Result: LOSS (for Cornell anyway)

3. Jacob Gould Schurman (1892-1920)

Jacob Schurman saw Cornell through the Gilded Age and a period of rapid growth, and during his presidency Cornell was for a short time the second largest college in the country (Bishop 352). However, the building that was named for him, Schurman Hall of the Vet School, was built in 1957 [4]. Jacob Schurman died in 1942 [1]. I guess this one is technically a win, but it’s not like Schurman lived to enjoy the recognition.

Result: WIN (postmortem)

 4. Livingston Farrand (1921-1937)

Our fourth president, while described as a very likable man in A History of Cornell (451), never had any building named after him. The Farrand Garden near A.D. White house is as close as one gets; even then, although it is formally dedicated to Mr. Farrand, his wife was a very avid gardener, so it might be seen as more of  homage to her [5]. 

Result: LOSS (but tell your wife Cornell says thanks)

5. Edmund Ezra Day (1937-1949)

A fairly obvious win on this one. Day Hall, the Cornell administrative building, was named for Edmund Ezra Day, right around the time he decided to retire due to ill health. Not bad, considering this time perios saw very little permanent construction. Up until his death in 1951, Day served as chancellor of Cornell, a largely ceremonial position [6].

Result: WIN

6. Deane Waldo Malott (1951-1963)

Deane Malott oversaw another construction boom on campus. Malott Hall is named in his honor, perhaps because the main person who financed its construction, William Carpenter 1910, already had a building named after him, so they opted to name the building for the retiring president [7]. Even better, Deane Malott had a building named after him on the University of Kansas campus (where he was president before coming to Cornell [8]), so he deserves a double win.  

Result: WIN

7. James Perkins (1963-1969)

For the record, James Perkins was not a bad guy. He just happened to resign in disgrace after the public relations disaster that was the Willard Straight Takeover [9]. Frankly, he was going up sh*t creek when he realized it was too much for him to handle.

Result: LOSS

8. Dale Corson (1969-1977)

Dale R. Corson, who made his nut working in the field of physics [10], dutifully served out close to a decade at Cornell, before resigning the presidency position, sitting in as chancellor for a couple of years before the trustees gave him title of president emeritus. Corson Hall, just off the ag quad, was named in his honor when it was completed in 1981 [11].

Result: WIN

9. Frank H.T. Rhodes (1977-1995)

Frank Rhodes, a 6’7” Englishman, served 18 years as president of Cornell university. Right as his retirement was approaching, the trustees voted to rename the Engineering and Theory Center building Frank Rhodes Hall in his honor (the building was completed in 1990 [13]).

Result: WIN

10. Hunter Rawlings III (1995-2003)

Hunter Rawlings overtook several large capital campaigns for the university’s endowment, and oversaw construction of much of North Campus [14]. The North Campus effort earned him his name on the large semicircular field between Helen Newman and CKB/Mews. Still, it’s not a building.
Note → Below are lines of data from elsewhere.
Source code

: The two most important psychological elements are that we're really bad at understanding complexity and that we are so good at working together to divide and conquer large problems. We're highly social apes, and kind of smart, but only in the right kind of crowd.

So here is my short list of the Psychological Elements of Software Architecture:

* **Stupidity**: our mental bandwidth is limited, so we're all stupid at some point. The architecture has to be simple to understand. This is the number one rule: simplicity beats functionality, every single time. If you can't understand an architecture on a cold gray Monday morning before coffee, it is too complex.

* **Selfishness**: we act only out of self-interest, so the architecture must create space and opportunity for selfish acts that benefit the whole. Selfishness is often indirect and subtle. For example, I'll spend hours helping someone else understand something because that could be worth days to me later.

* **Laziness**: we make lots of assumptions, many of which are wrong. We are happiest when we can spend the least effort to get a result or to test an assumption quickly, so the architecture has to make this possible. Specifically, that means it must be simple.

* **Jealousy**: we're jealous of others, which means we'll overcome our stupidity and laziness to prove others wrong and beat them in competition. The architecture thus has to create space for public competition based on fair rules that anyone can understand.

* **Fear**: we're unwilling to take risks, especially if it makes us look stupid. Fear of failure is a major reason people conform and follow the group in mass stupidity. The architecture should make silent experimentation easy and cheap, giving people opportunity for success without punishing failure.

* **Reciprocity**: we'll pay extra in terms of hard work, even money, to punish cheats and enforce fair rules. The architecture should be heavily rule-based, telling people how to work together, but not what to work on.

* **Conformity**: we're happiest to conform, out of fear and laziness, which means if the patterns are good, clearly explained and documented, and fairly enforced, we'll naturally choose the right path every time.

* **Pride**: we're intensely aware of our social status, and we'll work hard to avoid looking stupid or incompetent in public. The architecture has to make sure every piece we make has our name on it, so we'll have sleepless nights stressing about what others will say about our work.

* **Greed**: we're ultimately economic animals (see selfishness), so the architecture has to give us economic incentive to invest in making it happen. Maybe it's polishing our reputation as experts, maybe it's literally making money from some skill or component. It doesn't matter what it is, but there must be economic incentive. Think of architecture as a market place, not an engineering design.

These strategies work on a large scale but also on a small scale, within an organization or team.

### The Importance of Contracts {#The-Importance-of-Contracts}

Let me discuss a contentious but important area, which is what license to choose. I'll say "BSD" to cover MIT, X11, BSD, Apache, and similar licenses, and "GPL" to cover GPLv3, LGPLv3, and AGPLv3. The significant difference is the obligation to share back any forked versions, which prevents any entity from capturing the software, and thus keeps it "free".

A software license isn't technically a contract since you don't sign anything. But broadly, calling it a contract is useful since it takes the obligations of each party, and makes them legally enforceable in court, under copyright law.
Result: LOSS (but only on technicality)

11. Jeffrey Lehman (2003-2005)

Well, serving only two years, and then resigning after citing irreconcilable differences with the trustees isn’t going to help your cause [15]. However, while the trustees may never allow a building to be named after him, the $1,000,000 of hush money they paid out to him in 2006 provides a little consolation.

 Result: LOSS (but enjoy the consolation prize)

So, our final tally indicates 6-5. If Skorton rides it out a few more years, maybe we’ll be hearing about the dedication of Skorton Hall someday in the alumni news.